Exact copies of all the lines below are required, with the pictures omitted.

^^^^^^^^

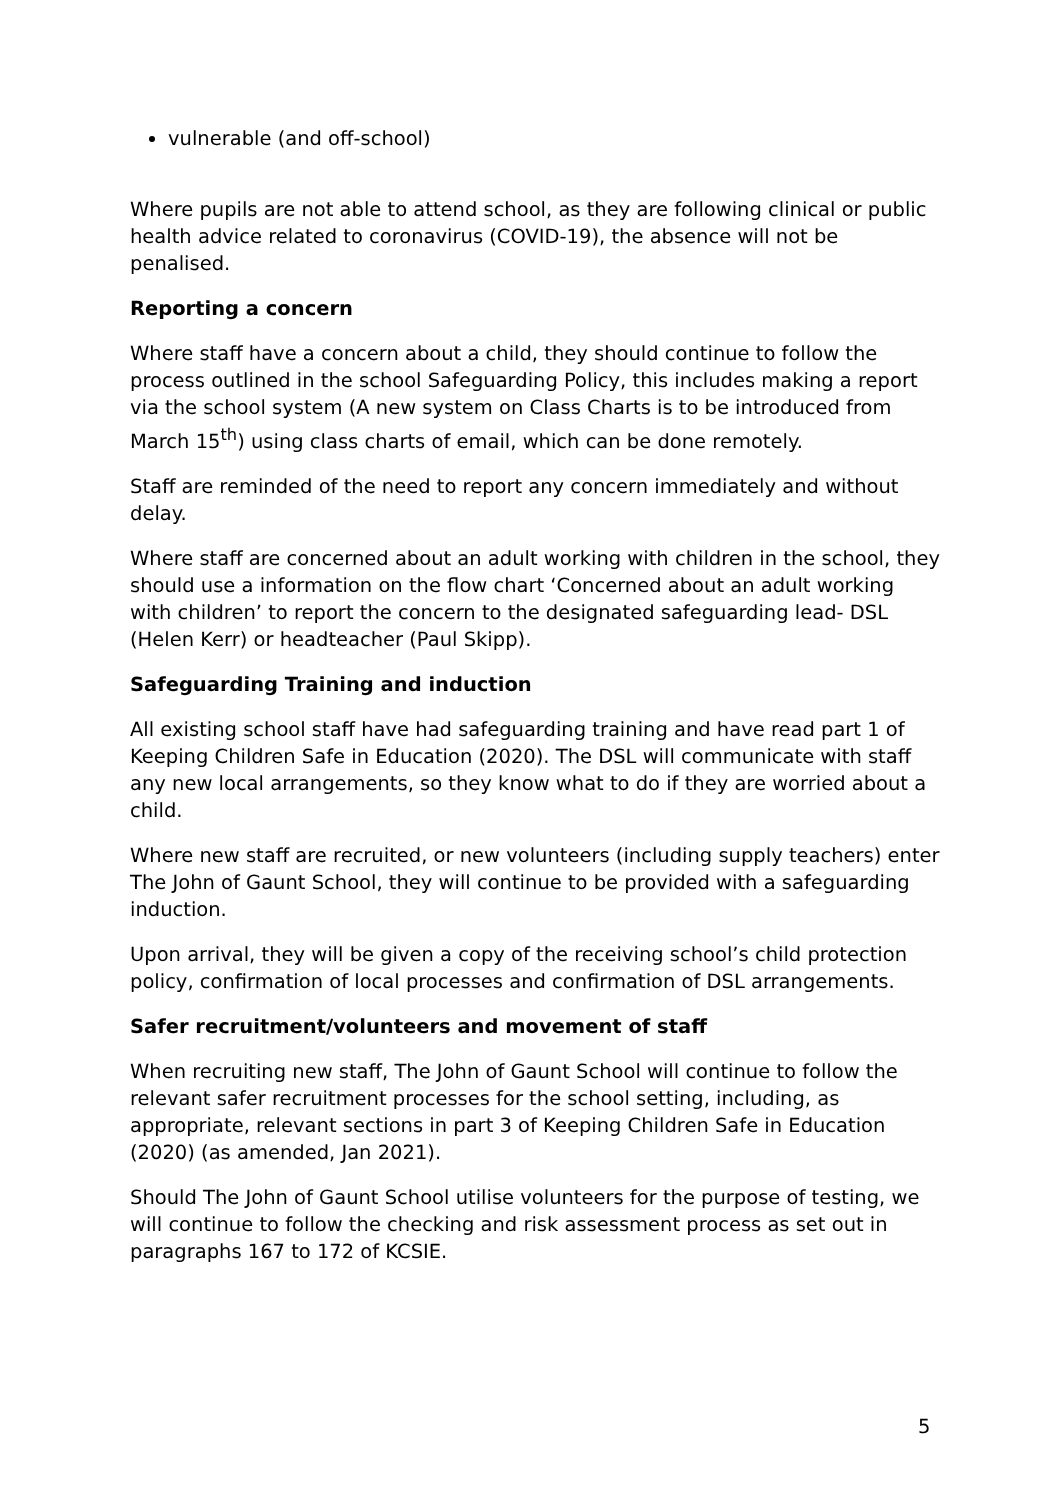vulnerable (and off-school)
Where pupils are not able to attend school, as they are following clinical or public health advice related to coronavirus (COVID-19), the absence will not be penalised.
Reporting a concern
Where staff have a concern about a child, they should continue to follow the process outlined in the school Safeguarding Policy, this includes making a report via the school system (A new system on Class Charts is to be introduced from March 15<sup>th</sup>) using class charts of email, which can be done remotely.
Staff are reminded of the need to report any concern immediately and without delay.
Where staff are concerned about an adult working with children in the school, they should use a information on the flow chart ‘Concerned about an adult working with children’ to report the concern to the designated safeguarding lead- DSL (Helen Kerr) or headteacher (Paul Skipp).
Safeguarding Training and induction
All existing school staff have had safeguarding training and have read part 1 of Keeping Children Safe in Education (2020). The DSL will communicate with staff any new local arrangements, so they know what to do if they are worried about a child.
Where new staff are recruited, or new volunteers (including supply teachers) enter The John of Gaunt School, they will continue to be provided with a safeguarding induction.
Upon arrival, they will be given a copy of the receiving school’s child protection policy, confirmation of local processes and confirmation of DSL arrangements.
Safer recruitment/volunteers and movement of staff
When recruiting new staff, The John of Gaunt School will continue to follow the relevant safer recruitment processes for the school setting, including, as appropriate, relevant sections in part 3 of Keeping Children Safe in Education (2020) (as amended, Jan 2021).
Should The John of Gaunt School utilise volunteers for the purpose of testing, we will continue to follow the checking and risk assessment process as set out in paragraphs 167 to 172 of KCSIE.
5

^^^^^^^^

EXERCISE ANSWER.
vulnerable (and off-school)
Where pupils are not able to attend school, as they are following clinical or public health advice related to coronavirus (COVID-19), the absence will not be penalised.
Reporting a concern
Where staff have a concern about a child, they should continue to follow the process outlined in the school Safeguarding Policy, this includes making a report via the school system (A new system on Class Charts is to be introduced from March 15<sup>th</sup>) using class charts of email, which can be done remotely.
Staff are reminded of the need to report any concern immediately and without delay.
Where staff are concerned about an adult working with children in the school, they should use a information on the flow chart ‘Concerned about an adult working with children’ to report the concern to the designated safeguarding lead- DSL (Helen Kerr) or headteacher (Paul Skipp).
Safeguarding Training and induction
All existing school staff have had safeguarding training and have read part 1 of Keeping Children Safe in Education (2020). The DSL will communicate with staff any new local arrangements, so they know what to do if they are worried about a child.
Where new staff are recruited, or new volunteers (including supply teachers) enter The John of Gaunt School, they will continue to be provided with a safeguarding induction.
Upon arrival, they will be given a copy of the receiving school’s child protection policy, confirmation of local processes and confirmation of DSL arrangements.
Safer recruitment/volunteers and movement of staff
When recruiting new staff, The John of Gaunt School will continue to follow the relevant safer recruitment processes for the school setting, including, as appropriate, relevant sections in part 3 of Keeping Children Safe in Education (2020) (as amended, Jan 2021).
Should The John of Gaunt School utilise volunteers for the purpose of testing, we will continue to follow the checking and risk assessment process as set out in paragraphs 167 to 172 of KCSIE.
5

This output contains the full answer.